**TEXTO DE ANÁLISIS:**

No está en mi mano elegir el territorio de mis ensoñaciones. Son ellas las que se me imponen cuando y como quieren. Mi espacio imaginal es un organismo vivo y autónomo. A medida que escribo va desplazándose en diversas direcciones. Hasta ahora me ha llevado tanto a playas tropicales como a atmósferas de pesadilla, aunque acostumbre preferir por escenario, para hacer estallar el prodigio, una calle cualquiera, una cama, un coche, cualquier lugar cotidiano y accesible. Adonde pueda conducirme en el futuro es un misterio para mí. Tal es su desafío y su promesa.

Duermevela es un libro lleno de poesías escritas desde diversos ángulos, sin un hilo común. Hay pocas figuras, escasa retórica, son versos nada herméticos…
Como ya te comentaba, no se trata de una cuestión de decisión o voluntad. Es la poesía quien se apodera de mí para que escriba a su dictado. Lo que sí vengo advirtiendo, libro a libro, es una progresiva proliferación en diversas direcciones. Poco a poco voy conquistando nuevos registros, sin que me abandonen los precedentes. Mi voz tiende, al parecer, a ampliar sus límites, nutrir con savia nueva mi paleta de colores. Si en mi anterior libro, La vida nueva, me atrevía con el vasto poema versicular, ahora, conservando toda una sección en la misma línea, ha venido a incorporarse en mi voz un nuevo registro de poemas breves, esenciales. La omnipresente fragmentación, que todos experimentamos día a día, se va abriendo paso en mis versos, dando a luz libros proteicos, plurales, proliferantes.
En cuanto a la práctica ausencia de retórica… ¡ojalá tengas razón! Es ese uno de los mayores elogios que pueda recibir un poeta. Acude la poesía a reavivar la vida en el lenguaje —la vida del lenguaje—, desechando los fósiles, los tópicos pedestres, las cansinas formulaciones sin fulgor. Como escribí en un aforismo: «Ir retirando capas de palabras muertas, aproximarse al corazón de la manzana».

¿El capitalismo ha desterrado al poeta del mundo?

Nunca ha ocupado el poeta un puesto demasiado relevante en sociedad. Sin embargo, yo diría que fueron los poetas, en el siglo XIX, quienes se desterraron a sí mismos del delirio racionalista, declaradamente antipoético, que representó el positivismo y la revolución industrial. A tan invasora actitud práctico-productiva, beligerante enemiga de todo residuo de fulgor mítico-simbólico, opusieron románticos y simbolistas un olímpico desdén, situándose en los márgenes del sistema. Mientras la novela se convertía en el producto estrella, por su extraordinaria difusión entre las masas, la poesía se afianzó en su condición de «delicatessen» para minorías cultivadas. El capitalismo sólo entiende de cifras de venta y beneficios. Y la poesía, ciertamente, no es negocio. Desde entonces los poetas vamos a lo nuestro, sin esperar nada o casi nada de un sistema que opera en dirección contraria a la palabra: deshumanizando a su paso cuanto toca.

**DATOS DE ORIGEN:**

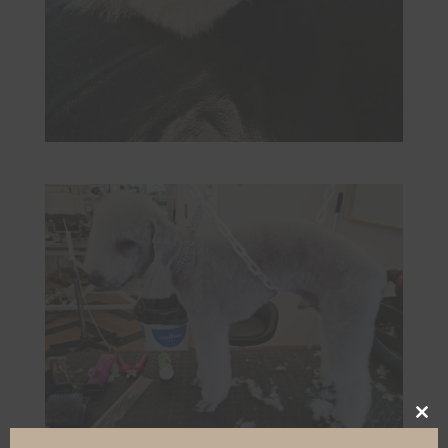
Clos
this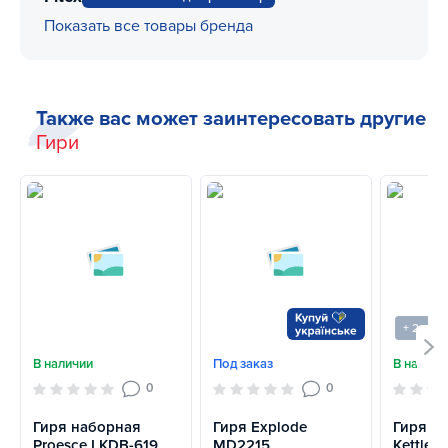
Показать все товары бренда
Также вас может заинтересовать другие
Гири
+ 2 вар
В наличии
Под заказ
В наличи
0
0
Гиря наборная
Гиря Explode
Гиря R
Proesce LKDB-619
MD2215
Kettleb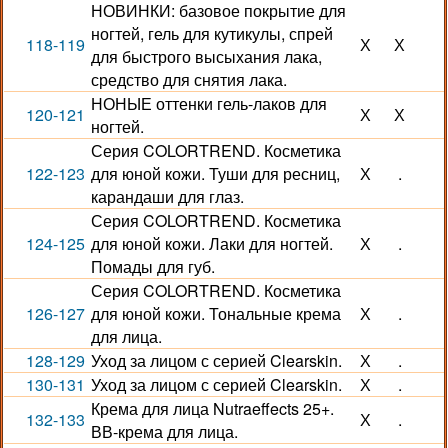
НОВИНКИ: базовое покрытие для
ногтей, гель для кутикулы, спрей
118-119
Х
Х
для быстрого высыхания лака,
средство для снятия лака.
НОНЫЕ оттенки гель-лаков для
120-121
Х
Х
ногтей.
Серия COLORTREND. Косметика
122-123
для юной кожи. Туши для ресниц,
Х
.
карандаши для глаз.
Серия COLORTREND. Косметика
124-125
для юной кожи. Лаки для ногтей.
Х
.
Помады для губ.
Серия COLORTREND. Косметика
126-127
для юной кожи. Тональные крема
Х
.
для лица.
128-129
Уход за лицом с серией Clearskin.
Х
.
130-131
Уход за лицом с серией Clearskin.
Х
.
Крема для лица Nutraeffects 25+.
132-133
Х
.
ВВ-крема для лица.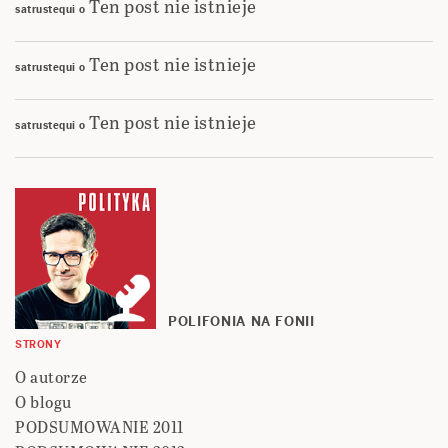
Ten post nie istnieje
satrustequi
o
Ten post nie istnieje
satrustequi
o
Ten post nie istnieje
satrustequi
o
POLIFONIA NA FONII
STRONY
O autorze
O blogu
PODSUMOWANIE 2011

**ENUNCIADO:**
Determine si cada afirmación concuerda con la entrevista; conteste sí o no y cite literalmente las palabras del texto que lo deciden.
1. Quien responde afirma que puede elegir libremente el territorio de sus ensoñaciones.
2. En el libro La vida nueva se abordaba el vasto poema versicular.
3. La novela se convirtió en el producto estrella por su difusión entre las masas.
Responda basándose únicamente en la entrevista.

**SOLUCIÓN:**
1. No: «No está en mi mano elegir el territorio de mis ensoñaciones.»
2. Sí: «Si en mi anterior libro, La vida nueva, me atrevía con el vasto poema versicular»
3. Sí: «Mientras la novela se convertía en el producto estrella, por su extraordinaria difusión entre las masas»